Imajinasi Sepi



Hari ini adalah hari yang paling kubenci. Dari semua hari yang berlalu-lalang menyapaku. Ini adalah hari dimana aku hanya ingin cepat-cepat melewatinya. Sabtu. Enah karena apa aku membenci hari dimana sepasang muda-mudi asik memberi waktu dan kasih. Aku muak. Sangat muak. Mengingat semua orang hanya asik merangkul kasih diatasku. Aku jijik melihat mereka yang selalu berkata “Aku takakan bisa hidup didunia tanpamu..” entahlah, mereka itu manusia atau kuda? Hidup dengan berkaki empat!
            Aku merasa bangga terkadang. Aku mampu berdiri sendiri dan tegar. Aku merasa seperti sebuah karang yang tetap tegak walau terhempas ombak. Walau hanya saja aku terlampau seperti karang. Tegar namun kosong, terlampau banyak rongga yang kumiliki.
            Seringkali aku mencari kesibukan, namun tetap saja kesibukan itu tak akan bisa menyapu hampa dalam diriku. Kucoba untuk menulis, tetap saja masih terasa hampa. Aku baru mengerti, sepi itu menyakitkan. Aku coba memejamkan mata, mulai berimajinasi dan lainnnya.

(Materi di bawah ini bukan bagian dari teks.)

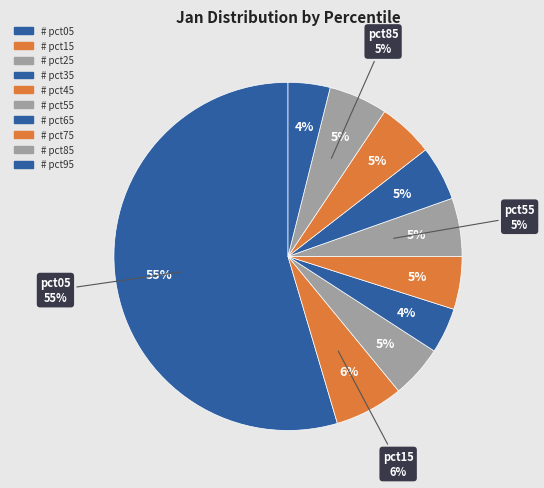

To the nearest percent, what percentage of the pie is pct45?

5%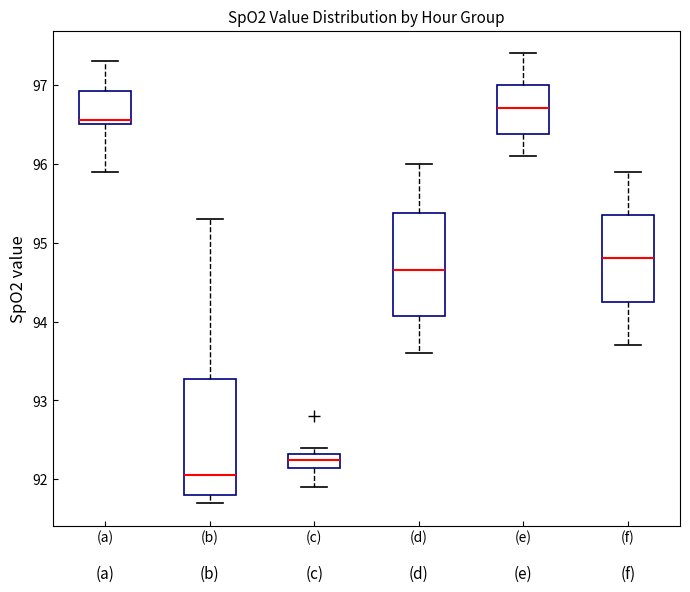

Which box has the highest median line?

(e)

 Aku berlari namun tak sendiri. Aku tak lagi menggandeng udara. Kini ada seseorang yang menggenggam tanganku. Aku taklagi tersenyum pada ccermin. Kini ada senyum hangat yang tertuju hanya padaku. Ya, hanya padaku. Aku tak lagi tertawa akan televisi, aku tak lagi membungkap mulutku kini ada kebahagiaan yang tak henti-hentinya dapat kubagi. Biasanya aku dan waktu berjalan seorang diri, kini waktu dan aku mampu merengkuh dan berpelukan bersama tanpa takut sepi. Biasanya aku hanya mampu menutup mata karna takut, kini aku membuka mata.....

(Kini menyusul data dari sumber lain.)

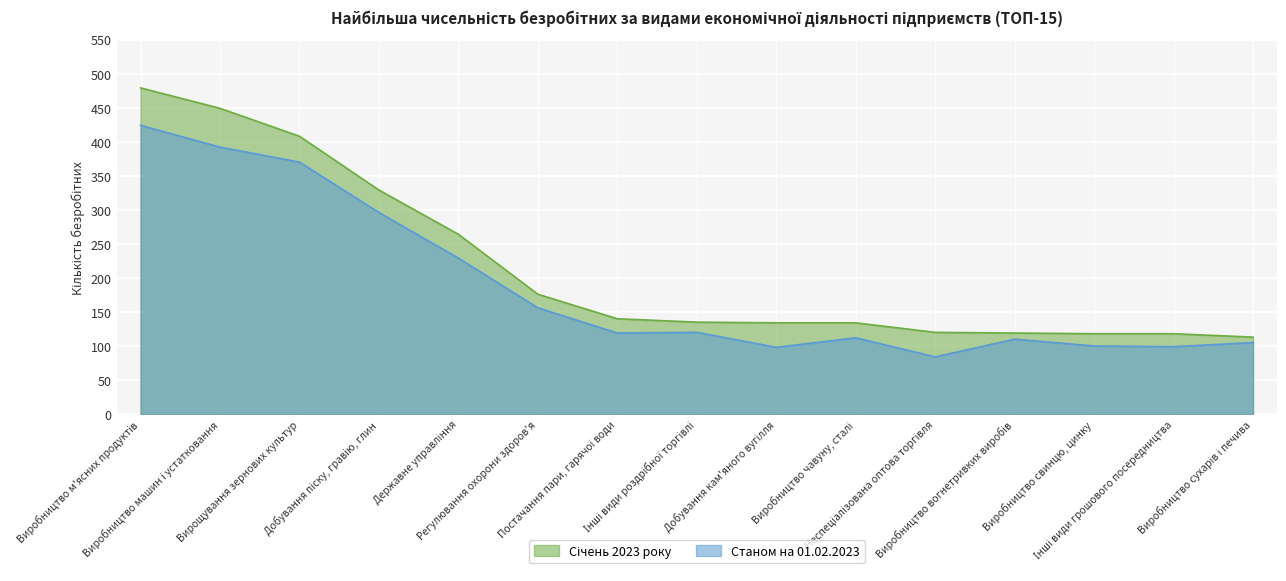

At how many categories does at least one series exceed 381?

3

            Ternyata sama. Ketika aku membuka mata hanya ada sepi dibalik kelambu kosong kamar ini. aku merasa sakit lagi. Entah karena apa. Kini ide gila berkerumun di otakku, mencoba menjadi salah satu bentuk nyata yang harus kuwujudkan. Aku harus membunuh hati ini, agar aku tak merasa sepi lagi. Tapi bagaimana?
            Bukankah aku harus mati? Agar aku tak merasa sakit lagi. Yah aku harus mati. Tanpa pikir panjang, hal paling irasional itu harus menjadi rasional secepatnya. Aku keluar kamar aku meminta maaf kepada kedua orang tuaku, dan cepat-cepat aku memasuki kamar kembali.

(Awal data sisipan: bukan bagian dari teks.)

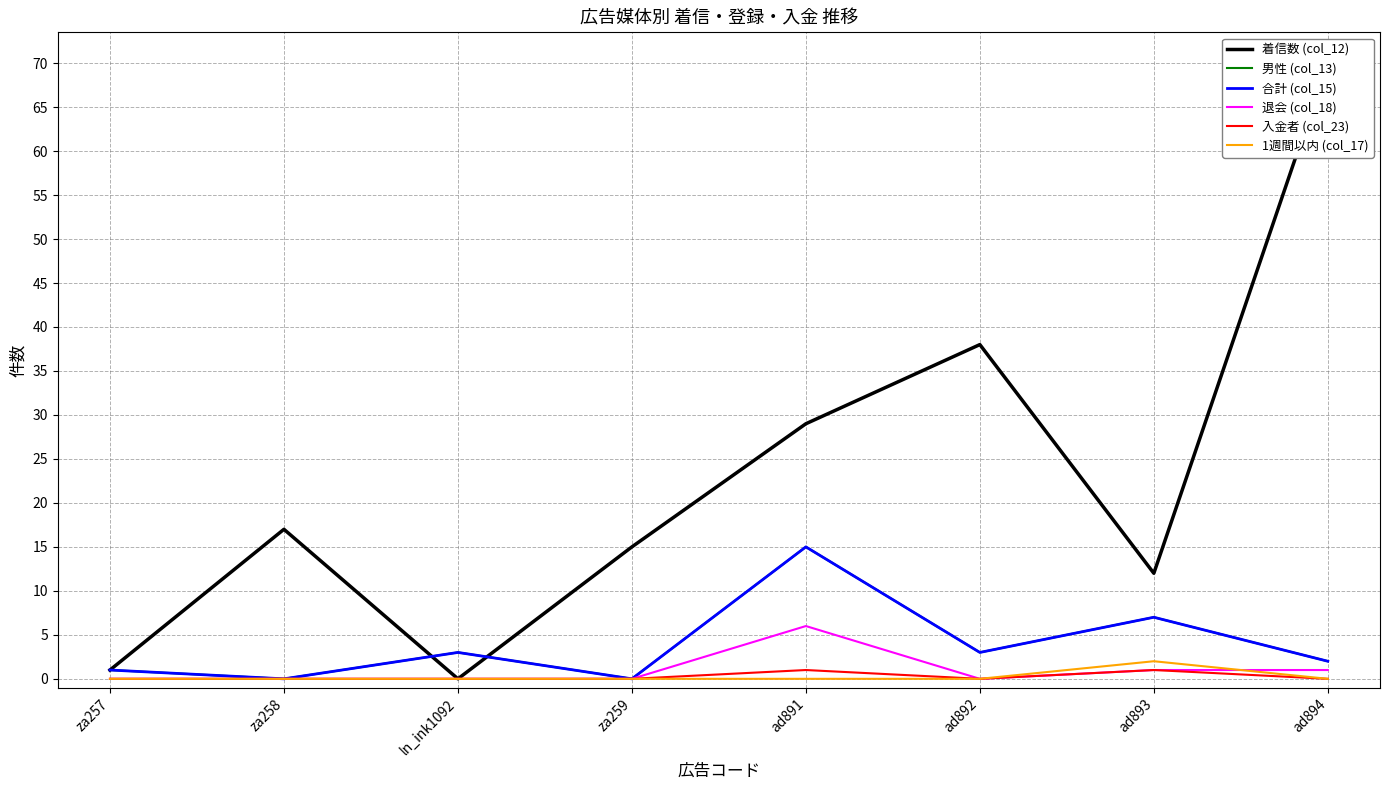

True or false: 入金者 (col_23) and 着信数 (col_12) cross at least once.

False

Kugantungkan kain yang cukup tebal yang sudah kulilit sedemikian rupa sehingga menjadi tali. Kuniki kursi dibawah tali itu. Sejenak aku terdiam, air mataku mengalir. Aku terharu karna akhirnya aku bisa menemukan cara menghentikan rasa sakit itu. Dengan senggolan sedikit kekursi itu dan kursi itu jatuh..
            Semakin berat dan semakin sesak rasanya. Aku hanya mampu memejamkan mata menikmati rasanya. Kudengar suara pintu kamarku diketuk dengan keras. Aku hanya memejamkan mata. Menghirup udara semampuku, merasakan. Beginikah rasanya berpisah dengan dunia fana. Kesadaran makin menjauhiku. Sayup-sayup kudengar pintu itu didobrak. Yah hanya terdengar sayup.
Kubuka mata sedikit walau sebenarnya berat. Kulihat ayahku berteriak dan menghampiriku, kulihat ibuku menangis tak karuan dengan mulut berkomat-kamit menyebutkan namaku.. tunggu siapa itu? Seseorang memandangiku dengan tatapan kosong. Aku tak mengenalinya. Ia kemudian menyeringai disudut kamarku. Tiba-tiba kesdarankku seperti berlari semakin jauh, semakin jauh. Aku tak mampu lagi membuka matakku, aku tak mampu lagi mendengar. Selamat tinggal ayah, selamat tinggal ibu...


Kekosongan itu menyesakkan, Kehampaan itu mematikan.